Here’s the story he uses to demonstrate the precarious state of our natural resources, even in times of apparent wealth:
Imagine an average colony of bacteria, living in Bacterialand. They go off to found a new colony—in a Coke bottle found buried in the earth. They excavate it and make themselves at home. Let’s say we start with two intrepid explorers who settle this new colony. Let’s say they double their population once each minute. Let’s say they start at eleven A.M., and by twelve noon their bottle is full, and they’re out of space and resources.
What time would it be, Bartlett asks, when even the most farsighted bacteria saw an overpopulation problem on the horizon? Certainly not before 11:58, he answers, because at that point the bottle would only be one-quarter full. (Two doublings away from full.) Even at 11:59, it would be only half full, and you can just hear the bacteria politicians singing platitudes like: No need to worry, folks! WE HAVE MORE SPACE LEFT IN OUR HOMELAND THAN WE’VE USED IN ALL THE HISTORY OF THIS COLONY!
Nevertheless, they decide to explore offshore for more Coke bottles. They find three! Wow! How long does this give the bacteria colony before it runs out of room again? Answer: Two minutes.
In fact, everything that grows exponentially doubles sooner or later. Compound interest at 7 percent doubles your money in ten years. Population growth at 7 percent doubles the number of people in ten years. Let’s say we call the first two bacteria in the bottle Adam and Eve. The human population is expected to double in fifty to sixty years (by the most optimistic calculations). But it’s unlikely that people will get too perturbed about it anytime soon, because the bottle appears to be still far from full—especially if you live in Montana.
Exponential growth is good news, of course, for people with money in the bank, or better, the stock market. One lousy dollar invested at a return of 5 percent a year compounded continually for five hundred years will flow in at the rate of $114 per second.
It’s bad news for people with fixed incomes, like people on pensions or salaries that don’t increase. It explains why a typical market basket of goods that cost $100 in 1982 cost 50 percent more—$142—in 1992. The same basket back in 1946 cost $19.50.
It’s important to note that these numbers add up so fast only if the gains are compounded. That is, every time the population of bacteria doubled, the number that was multiplied by two was the sum total of all the previous multiplications. So what’s doubling is rapidly growing, and the growth gets bigger the bigger it gets.
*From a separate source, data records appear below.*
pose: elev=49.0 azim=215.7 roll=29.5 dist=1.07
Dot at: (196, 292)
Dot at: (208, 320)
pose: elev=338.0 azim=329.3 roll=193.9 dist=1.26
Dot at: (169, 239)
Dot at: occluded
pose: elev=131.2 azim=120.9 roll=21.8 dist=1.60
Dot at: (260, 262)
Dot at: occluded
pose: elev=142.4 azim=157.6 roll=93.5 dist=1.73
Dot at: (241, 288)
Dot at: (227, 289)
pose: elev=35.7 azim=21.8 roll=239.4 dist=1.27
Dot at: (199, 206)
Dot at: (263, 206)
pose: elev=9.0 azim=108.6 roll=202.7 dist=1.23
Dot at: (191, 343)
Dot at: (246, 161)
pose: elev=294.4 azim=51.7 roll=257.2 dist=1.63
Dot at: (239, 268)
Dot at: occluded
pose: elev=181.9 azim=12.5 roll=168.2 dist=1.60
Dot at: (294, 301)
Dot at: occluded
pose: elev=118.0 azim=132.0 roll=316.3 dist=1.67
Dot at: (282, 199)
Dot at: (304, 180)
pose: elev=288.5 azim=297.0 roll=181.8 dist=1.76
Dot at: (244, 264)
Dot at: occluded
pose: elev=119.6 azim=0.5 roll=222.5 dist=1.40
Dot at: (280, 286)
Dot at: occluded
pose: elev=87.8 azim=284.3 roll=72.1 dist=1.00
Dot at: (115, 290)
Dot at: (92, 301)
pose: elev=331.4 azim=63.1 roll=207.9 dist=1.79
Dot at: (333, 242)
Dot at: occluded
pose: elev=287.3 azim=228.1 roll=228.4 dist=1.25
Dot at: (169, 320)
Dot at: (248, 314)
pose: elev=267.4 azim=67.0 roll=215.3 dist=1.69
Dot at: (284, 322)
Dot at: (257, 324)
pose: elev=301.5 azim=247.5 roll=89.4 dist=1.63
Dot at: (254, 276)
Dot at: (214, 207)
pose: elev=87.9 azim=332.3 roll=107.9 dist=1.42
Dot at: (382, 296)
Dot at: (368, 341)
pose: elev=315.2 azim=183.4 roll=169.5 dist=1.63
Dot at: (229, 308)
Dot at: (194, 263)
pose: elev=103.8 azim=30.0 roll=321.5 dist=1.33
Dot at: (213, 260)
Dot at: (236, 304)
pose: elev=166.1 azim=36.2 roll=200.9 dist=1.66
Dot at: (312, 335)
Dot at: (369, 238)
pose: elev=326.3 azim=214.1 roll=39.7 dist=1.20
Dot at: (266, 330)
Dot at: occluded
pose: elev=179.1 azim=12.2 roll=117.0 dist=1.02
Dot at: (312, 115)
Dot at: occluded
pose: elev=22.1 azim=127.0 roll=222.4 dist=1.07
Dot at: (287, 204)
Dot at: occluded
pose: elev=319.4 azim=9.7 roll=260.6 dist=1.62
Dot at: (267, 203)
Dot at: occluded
Compare, for example, the interest you’d earn if you put $1,000 in the bank at 10 percent interest for one hundred years. If you simply added $100 in interest each year, after a hundred years you’d have $11,000. But if you take 10 percent of the total principal plus interest each year, you wind up with more than $22 million.
These numbers creep up on us unawares in part because of the way our brains are engineered. Our minds don’t perceive the explosive magnitudes of exponential amplification because our brains appear to be calibrated like the Richter scale,* which measures the power of earthquakes.